■ **ТЕКСТ ДЛЯ ЧТЕНИЯ**:

****

Саша, как всегда, спокоен и охотно идет навстречу всему худшему, – это уж его специальность! Но я решила взять дело в свои руки и повернуть все по-своему, не успели мы еще подняться на балкон. Встречаю Кобылинского непринужденно и весело, радушной хозяйкой. На его попытку сохранить официальный тон и попросить немедленного разговора с Сашей наедине, шутя, но настолько властно, что он тут же сбивается с тона, спрашиваю, что же это за секреты? У нас друг от друга секретов нет, прошу говорить при мне. И настолько в этом был силен мой внутренний напор, что он начинает говорить при мне (секундант-то!). Ну, все испорчено. Я сейчас же пристыдила его, что он взялся за такое бессмысленное дело. Но говорить надо долго, и он устал, а мы, давайте сначала пообедаем!
Быстро мы с Сашей меняем наши промокшие платья. Ну, а за обедом уж было пустяшным делом пустить в ход улыбки и «очей немые разговоры», – к этому времени я хорошо научилась ими владеть и знала их действие. К концу обеда мой Лев Львович сидел уже совсем прирученный, и весь вопрос о дуэли был решен… за чаем. Расстались мы все большими друзьями.
Андрей Белый:
Неистовый Эллис, бывало, сидит у меня: не удивляется маске нисколько; и экзальтирует; он – взвивает мое настроение; высиживается решение: вызвать А. А. на дуэль; твердо знаю: убить – не убью; стало быть: это – форма самоубийства; от Эллиса прячу намерение это, но посылаю его секундантом к А. А.; он, надев котелок и подергивая своим левым плечом (такой тик у него), отправляется тотчас же – в ливень и в бурю; его с нетерпением жду целый день, он не едет. Звонок: возвращается мама; и – застает меня в маске.

****

■ **СТРОКИ**:
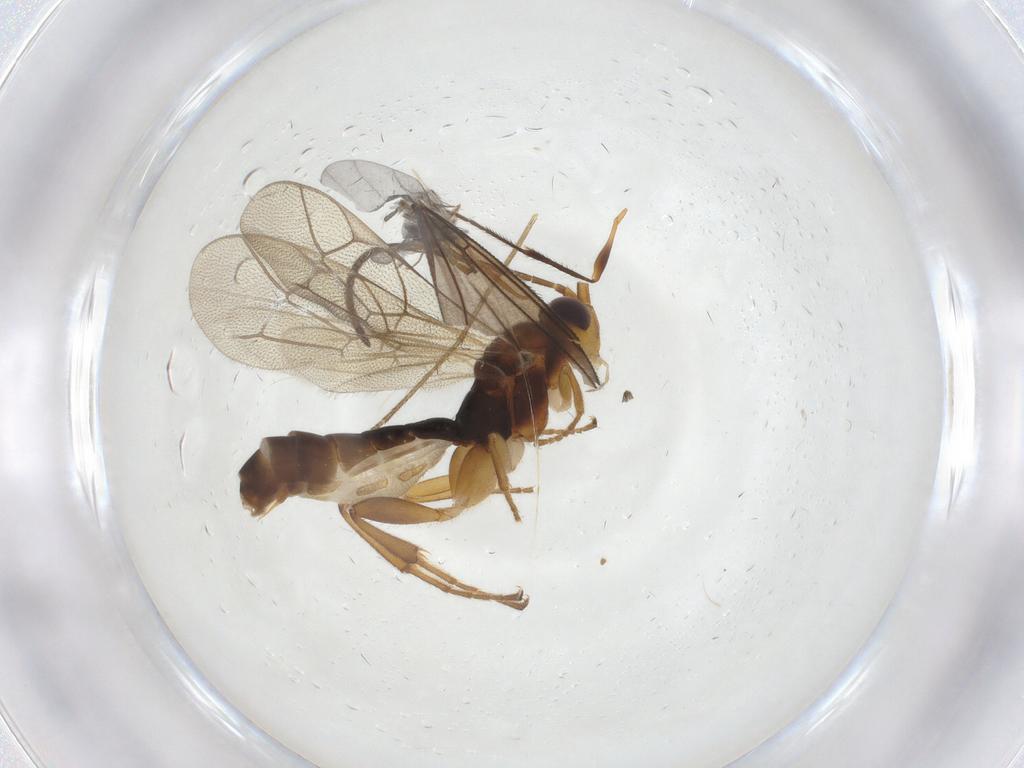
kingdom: Animalia
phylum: Arthropoda
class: Insecta
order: Hymenoptera
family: Ichneumonidae
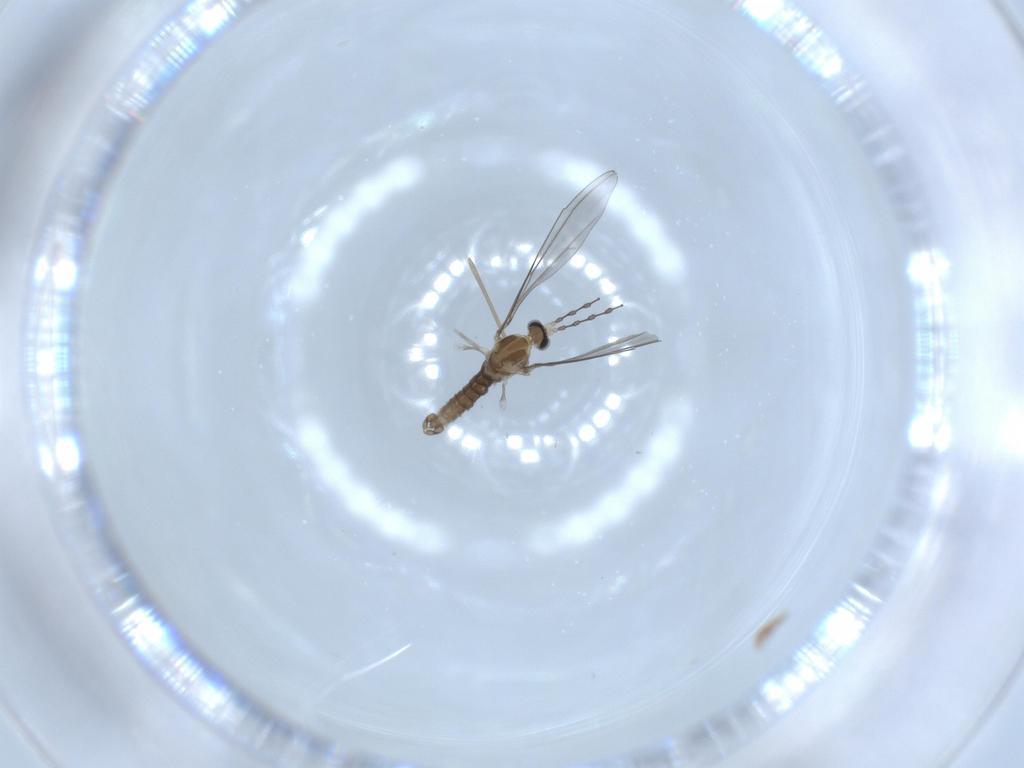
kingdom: Animalia
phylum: Arthropoda
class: Insecta
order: Diptera
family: Cecidomyiidae
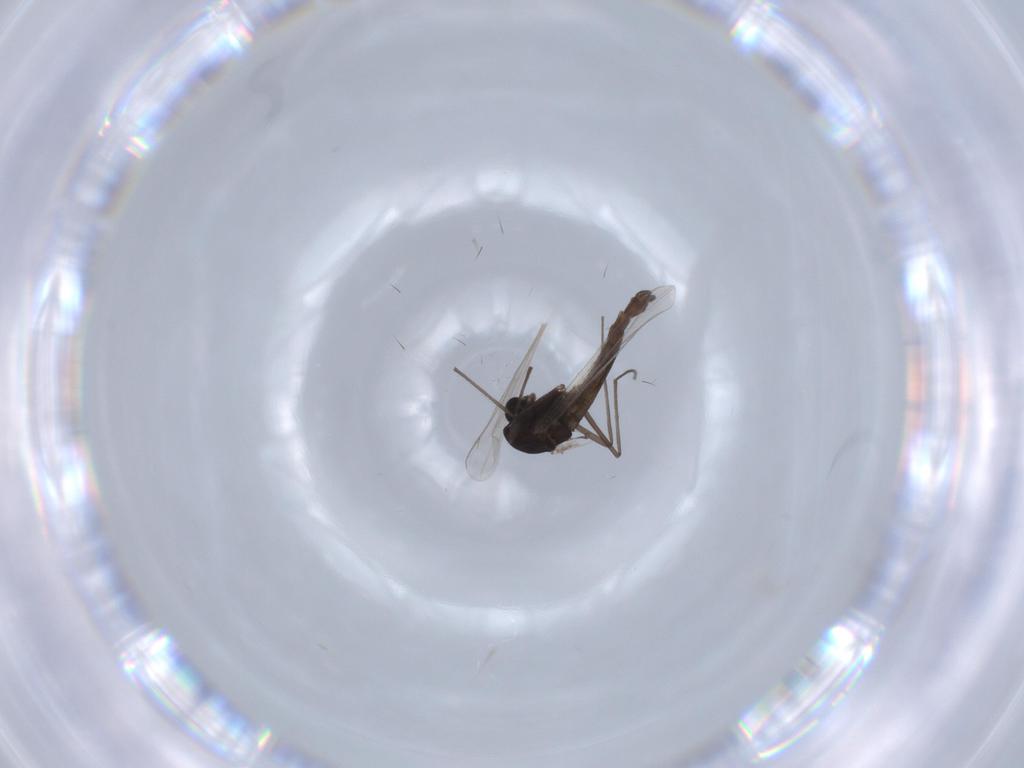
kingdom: Animalia
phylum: Arthropoda
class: Insecta
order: Diptera
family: Chironomidae
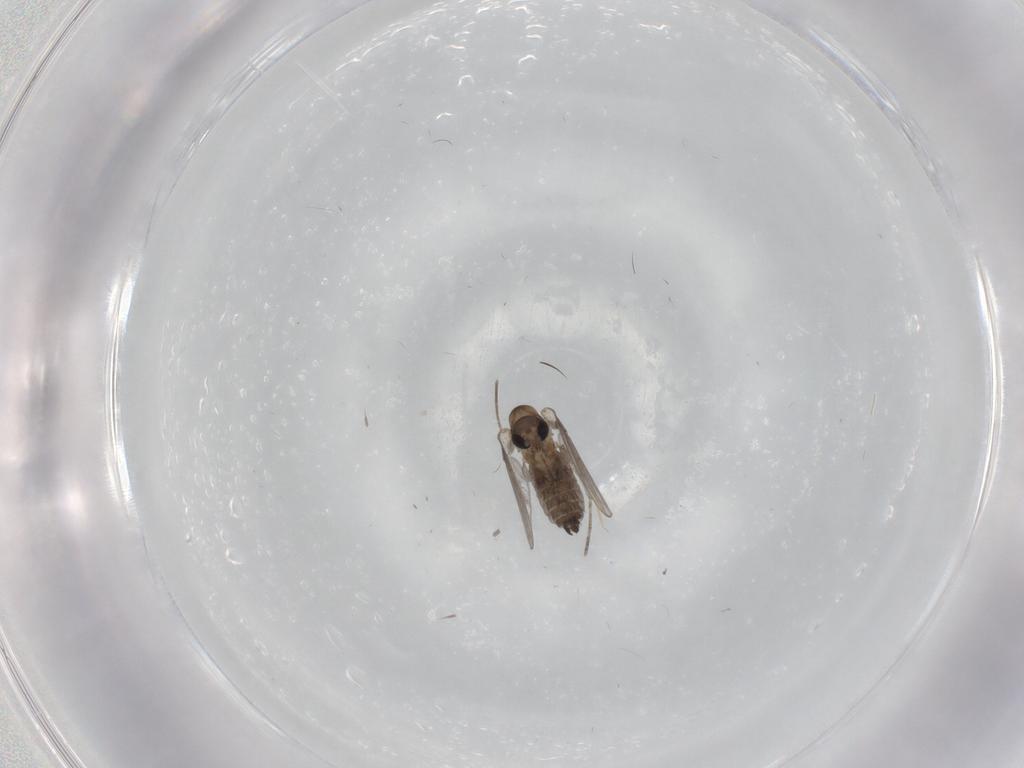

****

■ **ЗАДАНИЯ**:
1 – Когда, согласно тексту о несостоявшейся дуэли, был решён вопрос о ней?
2 – Перепишите без изменений фрагмент строк от строки, где стоит «order: Hymenoptera», до конца строк, включая обе границы. Картинки в ответ не включайте.
Текст и строки между собой никак не связаны.

■ **ОТВЕТЫ ПО ЗАДАНИЯМ**:
1 – За чаем.

2 –
order: Hymenoptera
family: Ichneumonidae
kingdom: Animalia
phylum: Arthropoda
class: Insecta
order: Diptera
family: Cecidomyiidae
kingdom: Animalia
phylum: Arthropoda
class: Insecta
order: Diptera
family: Chironomidae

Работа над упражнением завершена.